We were just starting our after-school dress rehearsal on Wednesday when one of the students mentioned that T. had gotten suspended that afternoon.
I got the other students going, then ducked out to call our administration. They verified that yes, T. was suspended for the entire day on Thursday.
T. had a fairly large part in the play that was opening Thursday night.
I wish that this was a rare occurrence, but it’s not. I’ve had far too many last minute drop-outs over the years, enough that I’ve come to expect it and in the days prior to shows I’m placing mental bets on which kid is going to flake out this time.
Is it flaking out when the kid is suspended because he threw a milk carton at a passing semi truck during lunch?
T. beat the odds. There were two others ahead of him on my “close watch” list. They both showed up, although they did skip the last two rehearsals and arrived 40 minutes after call. T., however, was definitively out.
Inevitably I get the question from the cast a week before the performance – “What if someone doesn’t show up?” I always answer, “Then we’ll deal with it.”
And we do. I hung up with the admin and went back to my cast, calling them together into a circle. I explained the situation. I didn’t have to do any more than that – two other boys immediately volunteered to take over his part. They divided up his lines on the spot and vowed to be memorized by the performance.
And they were. In fact, they did a great job. That’s the flip side to this coin. A student makes a bad choice and lets everyone down. The other students rise to the occasion and make it work.

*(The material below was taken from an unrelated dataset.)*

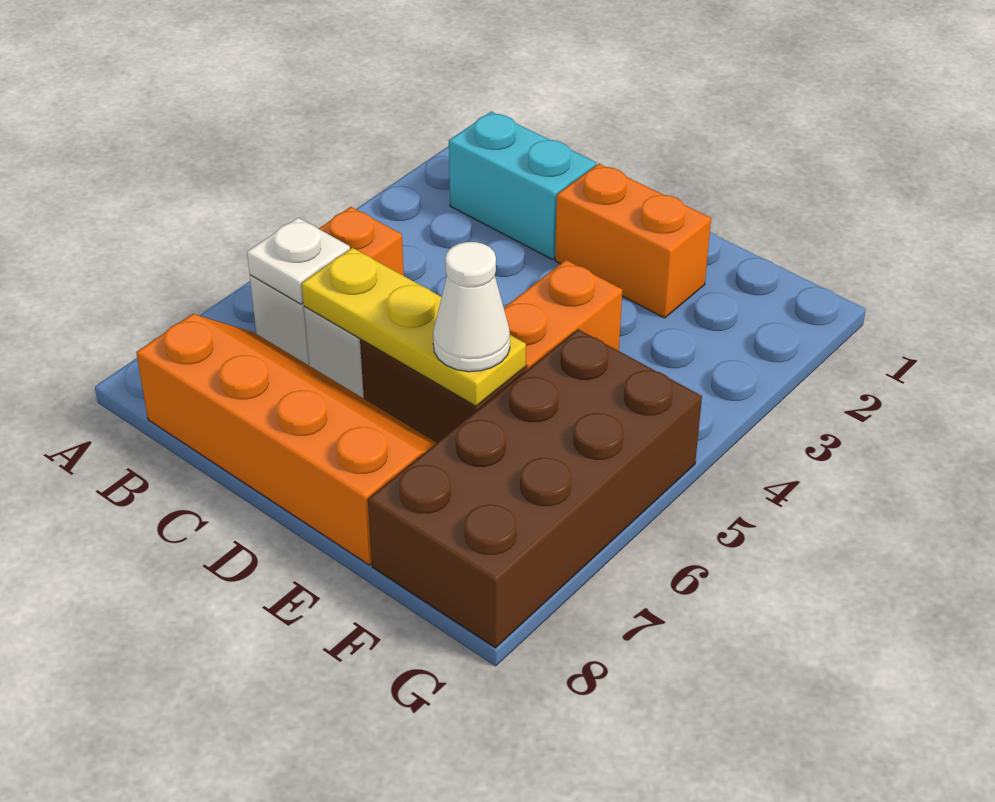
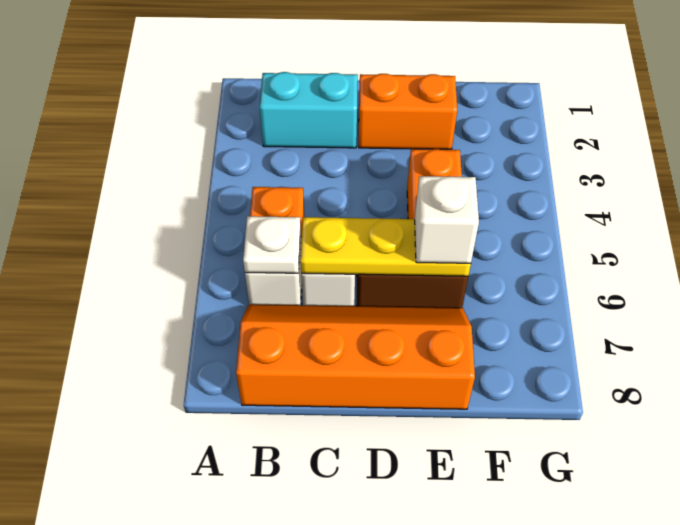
white cone E6 level 3 -> white brick E6 level 3
brown brick F5:G8 level 1 -> none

We had three performances – Thursday night, Friday morning for the school, and Friday night. T. showed up right before the bell Friday morning. Everyone else was dashing about in costume, getting ready for the curtain going up in 12 minutes. T. strolls in, no costume in sight. Those who spot him give me the “Oh, no! This is awkward!” look. I just cross to T. “You’re not performing today,” I say. “You can have a seat in the audience.”
“Okay,” he said. It didn’t seem to be a surprise, nor should it have been. He left with the audience at the end of the performance, and I didn’t see him the rest of the day.

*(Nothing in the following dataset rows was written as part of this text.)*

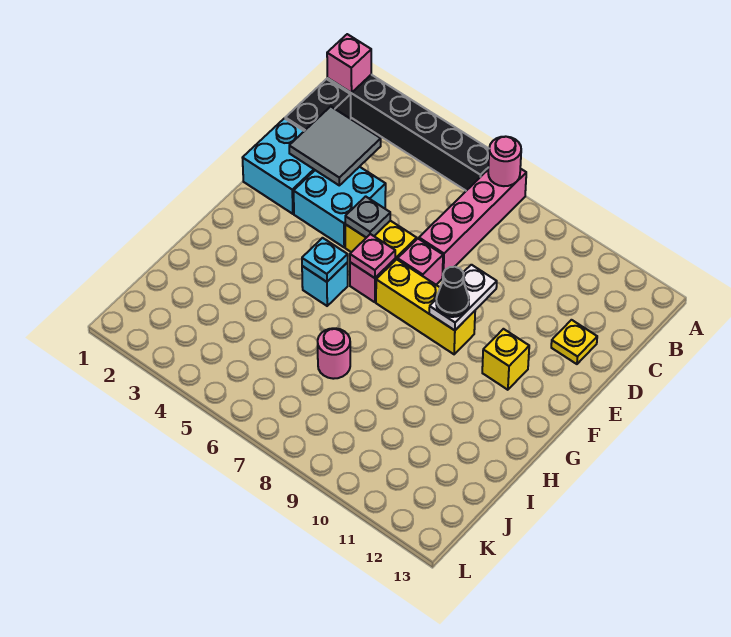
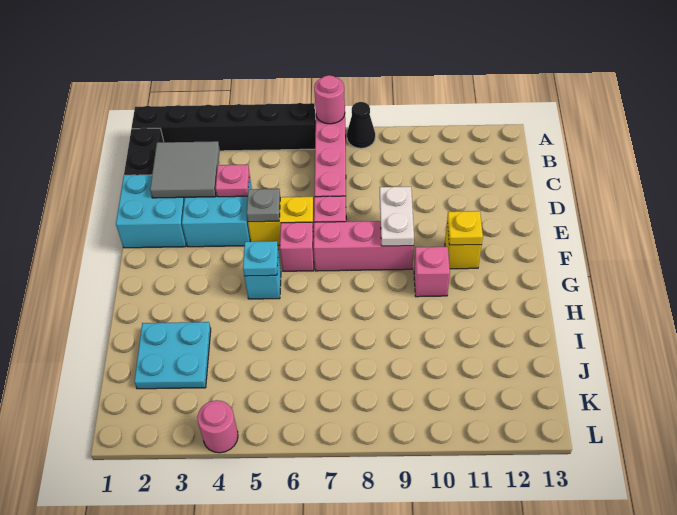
pink brick A1 level 2 -> pink brick G10 level 1
yellow plate D12 level 1 -> yellow plate F11 level 2
pink plate F6 level 2 -> pink plate D4 level 2
yellow brick F7:F9 level 1 -> pink brick F7:F9 level 1
black cone F9 level 3 -> black cone A8 level 1
none -> cyan plate I2:J3 level 1
pink round brick I7 level 1 -> pink round brick L4 level 1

My mistake was checking my email after school. There was the message from T.’s father: “Why wasn’t my son allowed to perform today?” he asks. “Why should his grade be affected by your excluding him from the performance?” he asks. “Why is he still being punished?” he asks.
I don’t handle criticism well. Oh, I can process it, respond to it rationally, and act professionally. I just can’t let it go. An email like this gnaws at me for days.

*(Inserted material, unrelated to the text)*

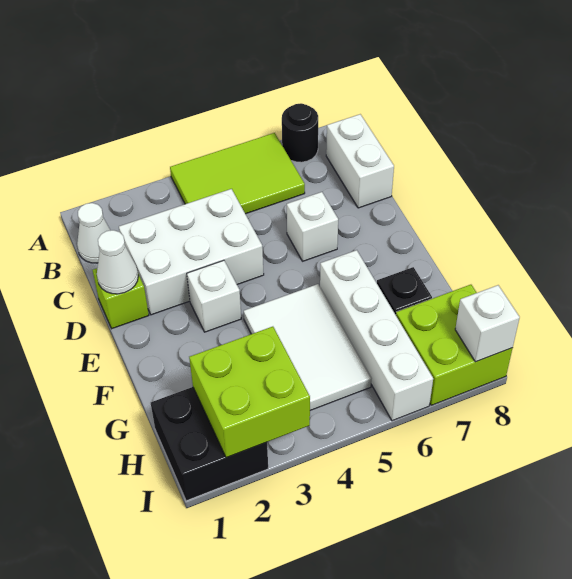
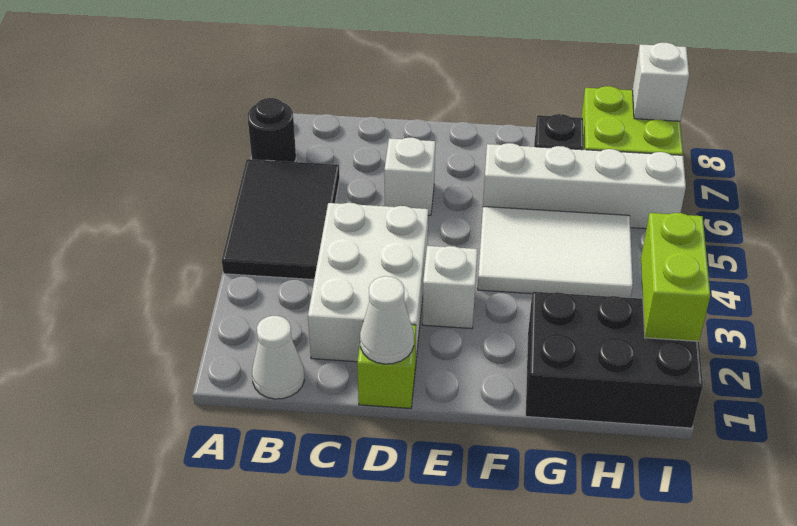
lime tile A4:B6 level 1 -> black tile A4:B6 level 1
white brick B8:C8 level 1 -> none
black brick H1:I2 level 1 -> black brick G1:I2 level 1
lime brick H2:I3 level 2 -> lime brick I2:I3 level 2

Should T. have been allowed to perform? Absolutely not. He missed the final three rehearsals and the first show. Based on his performance at the rehearsals earlier in the week, he wasn’t memorized nor did he have a costume yet. I hope he was disappointed to be kept from performing – that would show some awareness of consequences. He made a choice that negatively impacted twenty four other students and myself, let alone endangered the life of the semi truck driver. I hope he was at least disappointed that he didn’t get to perform.
Should his grade be affected? That’s trickier. On one hand, he did not complete the cumulative assessment for the term. However, if a grade is meant to be a measure of his knowledge of theater, then no. I should find another way to evaluate his current level of knowledge and performance to make up for the examination he missed.
But if that’s what grades truly are then the kindergarden-level 20-year-old in my other drama class shouldn’t receive the same grade as my other students. But he will. I’m legally required to adapt the curriculum to fit the special (and officially diagnosed) needs of students. And so the student who can barely talk will receive a grade as if he delivered the Shakespeare monologue I know he didn’t. Grades are currency. Some students get welfare checks while others earn every penny.
Grades are one of the few tools left for schools. In a society where schools are expected to teach students citizenship, manners, morals, self-esteem, psychological coping mechanisms, nutrition, exercise, finance, how to get a job, how to hold a job, and how to be a decent human being in addition to the core curricula; we need as many tools as we can get. If this grade is a reflection of his knowledge of theater, then perhaps T. shouldn’t fail for missing one day. If this grade is a reflection of his behavior as a member of our society, then he has absolutely failed. Let him receive that mark and learn from it.
I wrote T.’s father a polite response. I didn’t mention any of these thoughts, of course. I didn’t discuss T.’s lack of preparation leading up to the show, his complete lack of demonstrated interest in the welfare of the show or his fellow cast members, his nonchalant attitude in the midst of a crisis he caused. I just said that removing him from the cast at that point would be standard policy in any theater company, then threw in a sports comparison to help get the point across.
School policy and my administration will back me up on giving a grading consequence, but I hope the weekend gives his dad time enough to cool off so I don’t have to argue the issue.
Unfortunately, the weekend wasn’t enough time for me to cool off.